* **Instruction**
Copy the data below word for word, everything from the line containing "What is the difference between the second" down to the line containing "Is there a majority slice in this chart?", with both of those lines included. Leave the pictures out.

* **Records supplied**
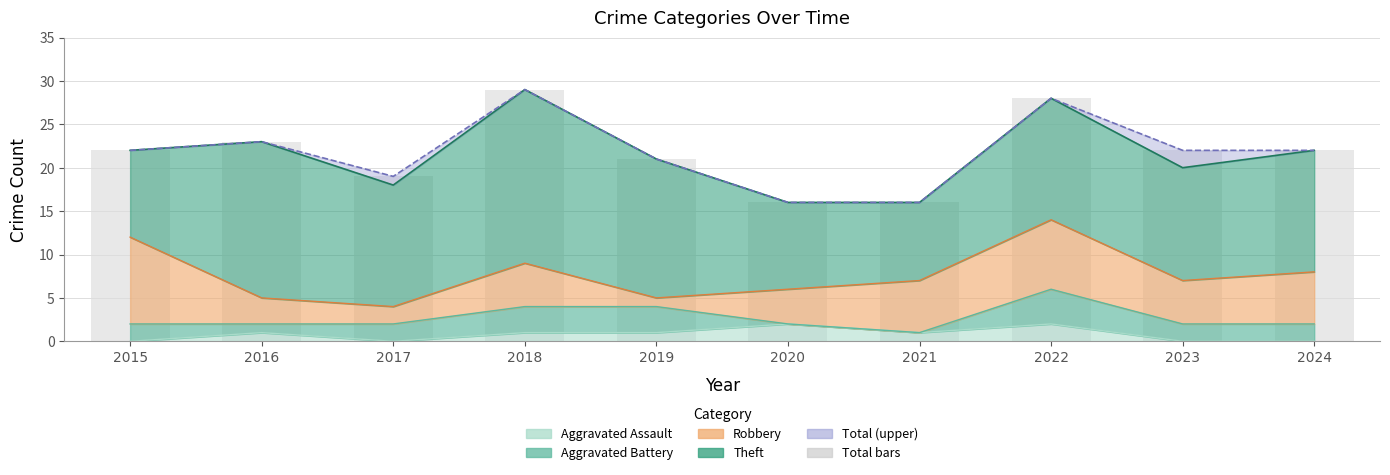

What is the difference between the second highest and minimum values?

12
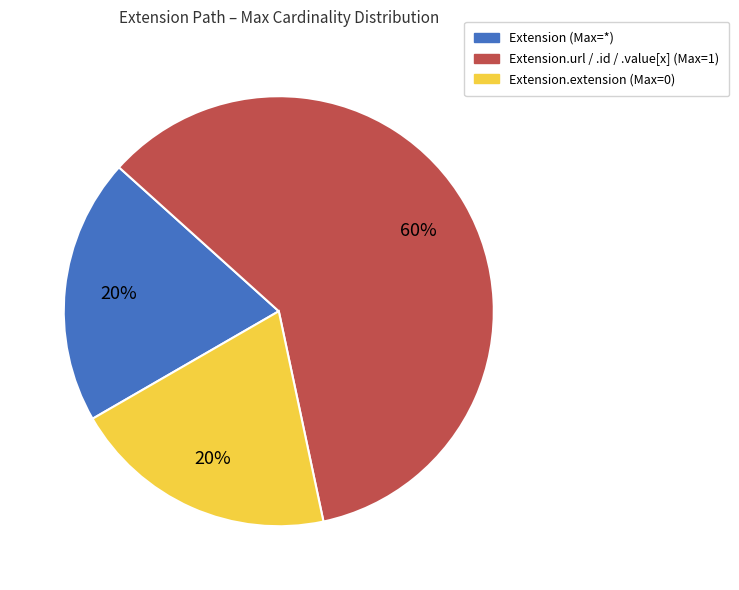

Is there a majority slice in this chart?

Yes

...

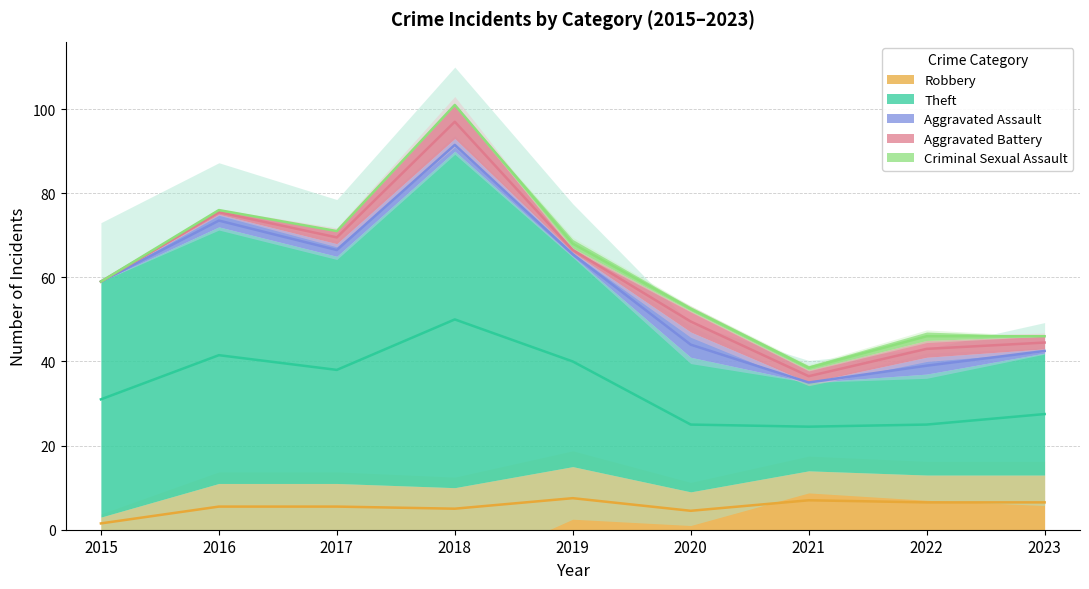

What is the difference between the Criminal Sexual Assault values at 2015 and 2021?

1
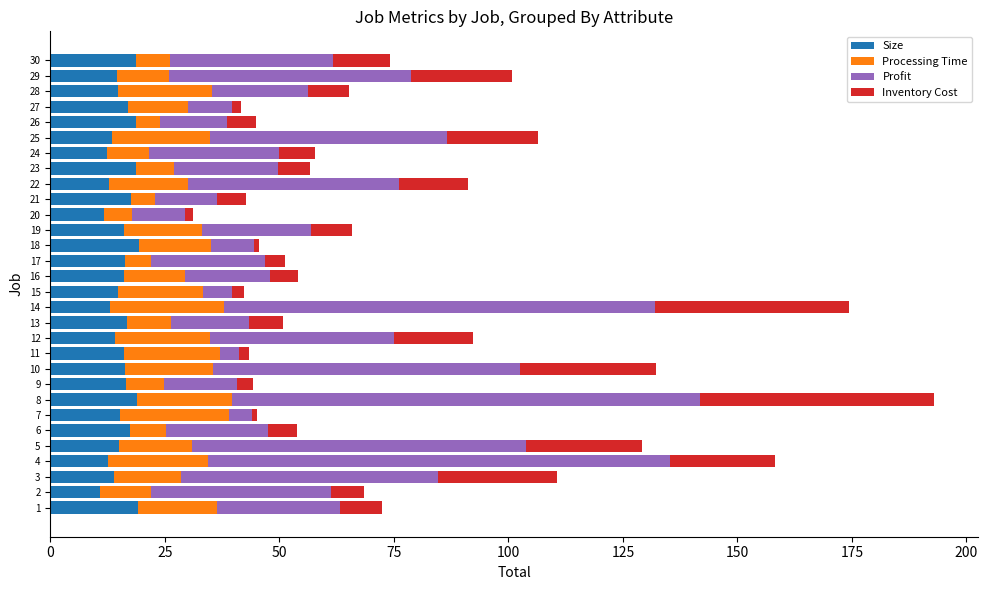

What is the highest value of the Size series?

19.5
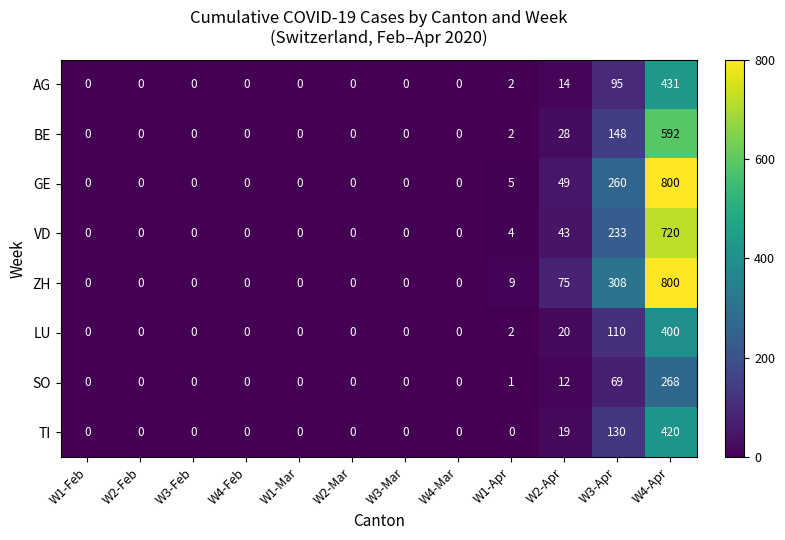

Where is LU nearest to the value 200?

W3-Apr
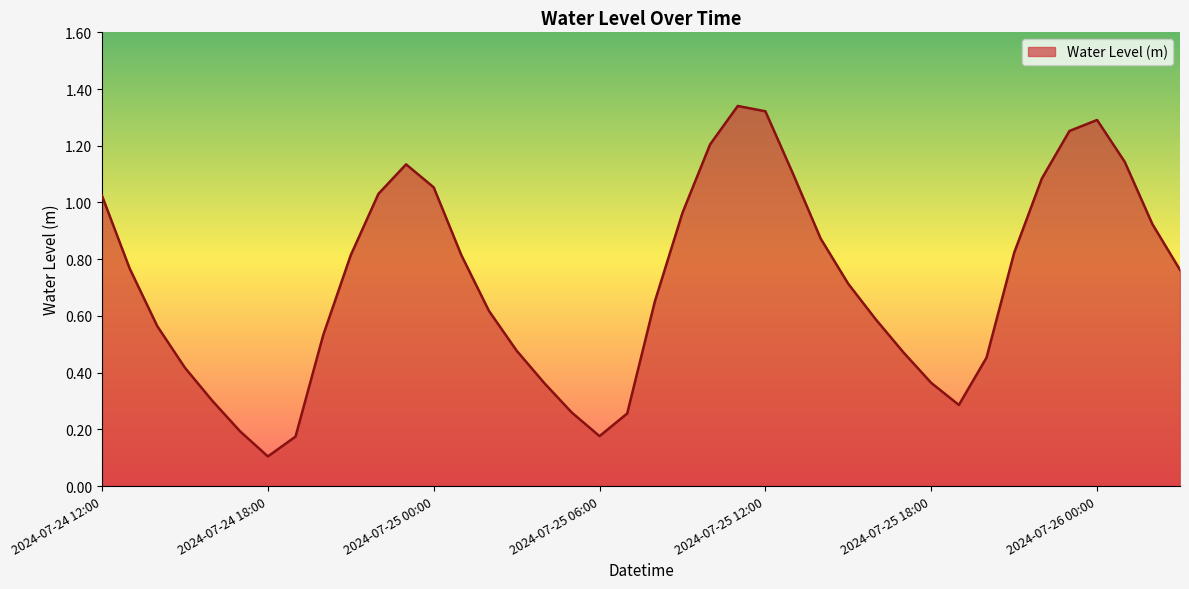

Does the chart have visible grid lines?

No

* **Solution**
What is the difference between the second highest and minimum values?

12

Is there a majority slice in this chart?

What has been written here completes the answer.